Shortly after, Adm. Mike Mullen, the former chairman of the Joint Chiefs of Staff, claimed, “A nuclear deal would also more fairly rebalance American influence.”
Obama’s former Middle East Advisor Philip Gordon even suggested that Israel and the Sunni Muslim world would have to learn to live with a more aggressive Iran.
Malley wrote several years ago that Obama’s goal was to reach a “stable balance of power” in the Middle East, in a diatribe against President Trump’s support for America’s longtime allies there, like Israel.
Kern noted Iran nuclear deal has been described as a “cornerstone” of Obama’s legacy, and author Toby Harden, in a Sunday Times article claimed Obama wanted the deal to “secure” his legacy as a giant of global diplomacy.
Kern explained this is why Obama, on leaving office, “smeared” Michael Flynn.
But that was because, Kern documented, Obama saw Flynn, an opponent of the JCPOA, as a threat to his “legacy.”
Kern quotes Lee Smith explaining, “Flynn had said long before he signed on with the Trump campaign that it was a catastrophe to realign American interests with those of a terror state. And now that the candidate he’d advised was the new president-elect, Flynn was in a position to help undo the deal. To stop Flynn, the outgoing White House ran the same offense it used to sell the Iran deal — they smeared Flynn through the press as an agent of a foreign power, spied on him, and leaked classified intercepts of his conversations to reliable echo chamber allies….”
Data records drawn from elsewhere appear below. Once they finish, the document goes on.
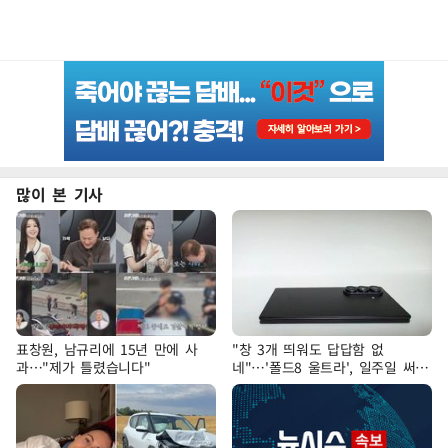
많이 본 기사
표창원, 남규리에 15년 만에 사
"창 3개 띄워도 답답함 없
과…"제가 틀렸습니다"
네"…'폴드8 울트라', 일주일 써보
니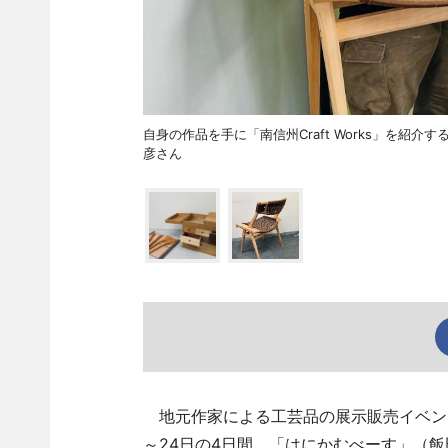
自身の作品を手に「南信州Craft Works」を紹介
彦さん
地元作家による工芸品の展示販売イベント「南
～24日の4日間、「はにかむべーす」（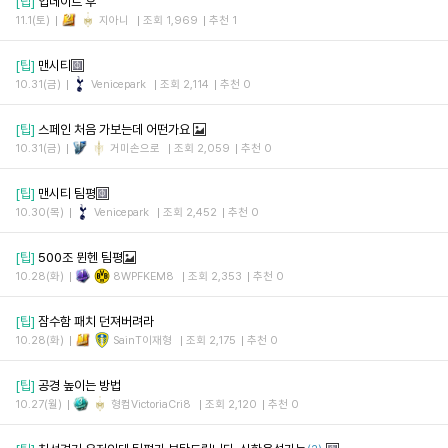
[팁]
업데이트 후
11.1(토)
지아니
조회 1,969
추천 1
[팁]
맨시티
10.31(금)
Venicepark
조회 2,114
추천 0
[팁]
스페인 처음 가보는데 어떤가요
10.31(금)
거미손으로
조회 2,059
추천 0
[팁]
맨시티 팀평
10.30(목)
Venicepark
조회 2,452
추천 0
[팁]
500조 뮌헨 팀평
10.28(화)
8WPFKEM8
조회 2,353
추천 0
[팁]
잠수함 패치 던져버려라
10.28(화)
SainT이재형
조회 2,175
추천 0
[팁]
공경 높이는 방법
10.27(월)
형컴VictoriaCri8
조회 2,120
추천 0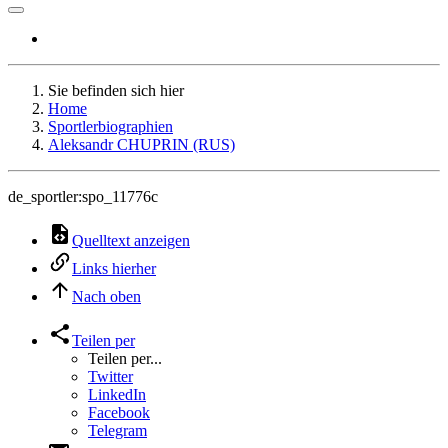
Sie befinden sich hier
Home
Sportlerbiographien
Aleksandr CHUPRIN (RUS)
de_sportler:spo_11776c
Quelltext anzeigen
Links hierher
Nach oben
Teilen per
Teilen per...
Twitter
LinkedIn
Facebook
Telegram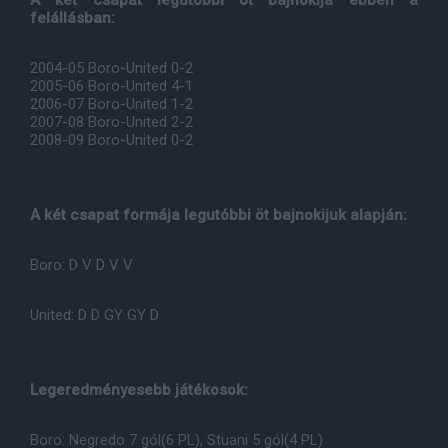
A két csapat legutóbbi öt bajnokija ebben a
felállásban:
2004-05 Boro-United 0-2
2005-06 Boro-United 4-1
2006-07 Boro-United 1-2
2007-08 Boro-United 2-2
2008-09 Boro-United 0-2
A két csapat formája legutóbbi öt bajnokijuk alapján:
Boro: D V D V V
United: D D GY GY D
Legeredményesebb játékosok:
Boro: Negredo 7 gól(6 PL), Stuani 5 gól(4 PL)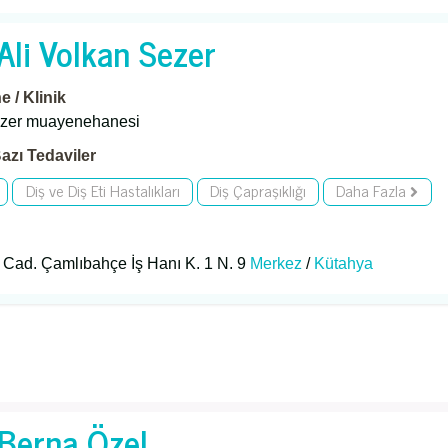
 Ali Volkan Sezer
 / Klinik
ezer muayenehanesi
azı Tedaviler
Diş ve Diş Eti Hastalıkları
Diş Çapraşıklığı
Daha Fazla
Cad. Çamlıbahçe İş Hanı K. 1 N. 9
Merkez
/
Kütahya
 Berna Özel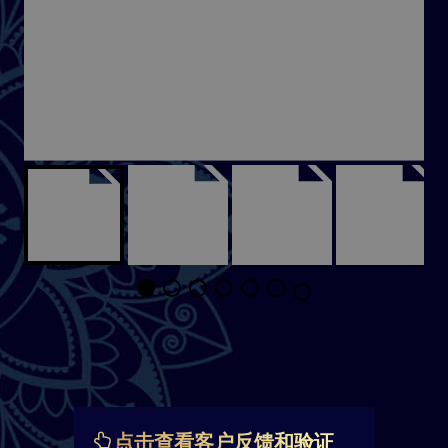
点击查看客户反馈和验证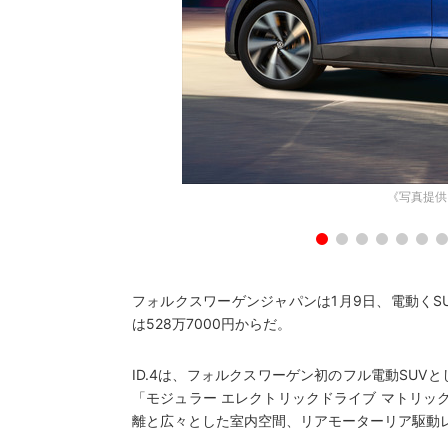
《写真提供
フォルクスワーゲンジャパンは1月9日、電動くS
は528万7000円からだ。
ID.4は、フォルクスワーゲン初のフル電動SUV
「モジュラー エレクトリックドライブ マトリッ
離と広々とした室内空間、リアモーターリア駆動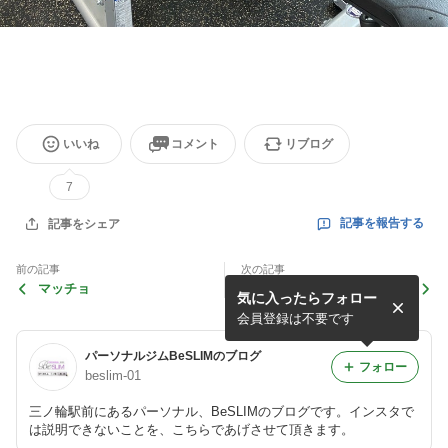
いいね
コメント
リブログ
7
記事を報告する
記事をシェア
前の記事
次の記事
マッチョ
姿勢改善
気に入ったらフォロー
会員登録は不要です
パーソナルジムBeSLIMのブログ
フォロー
beslim-01
三ノ輪駅前にあるパーソナル、BeSLIMのブログです。インスタで
は説明できないことを、こちらであげさせて頂きます。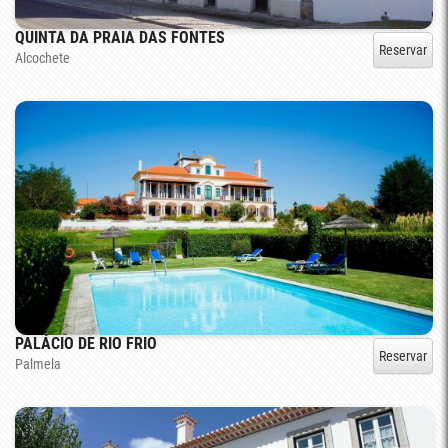
QUINTA DA PRAIA DAS FONTES
Reservar
Alcochete
PALÁCIO DE RIO FRIO
Reservar
Palmela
The analysis found: “For Obama the purpose of Russiagate was simple and direct: to protect the Iran deal, and secure his legacy…. The nature of the agreement was made plain in its ‘sunset clauses.’ The fact that parts of the deal restricting Iran’s activities were due to expire beginning in 2020 until all restrictions were gone and the regime’s nuclear program was legal, showed that it was a phony deal. Obama was simply bribing the Iranians with hundreds of billions of dollars in sanctions relief and hundreds of billions more in investment to refrain from building a bomb until he was safely gone from the White House, when the Iranian bomb would become someone else’s problem.”
Middle East analysts Tony Badran and Michael Doran, in Kern’s report, suggested, “By disguising the JCPOA as a nonproliferation agreement … the deal was a sneak attack on a traditional American foreign policy. It was and remains a Trojan horse designed to recast America’s position and role in the Middle East. Sullivan and Blinken’s task is to wheel the Trojan horse into the central square of American foreign policy and, by brandishing their ‘centrist’ political credentials, sell it as an imperfect but valuable vehicle of containment.”
That, however, they point out, ignores the facts that Iran’s “major export item” is terrorism.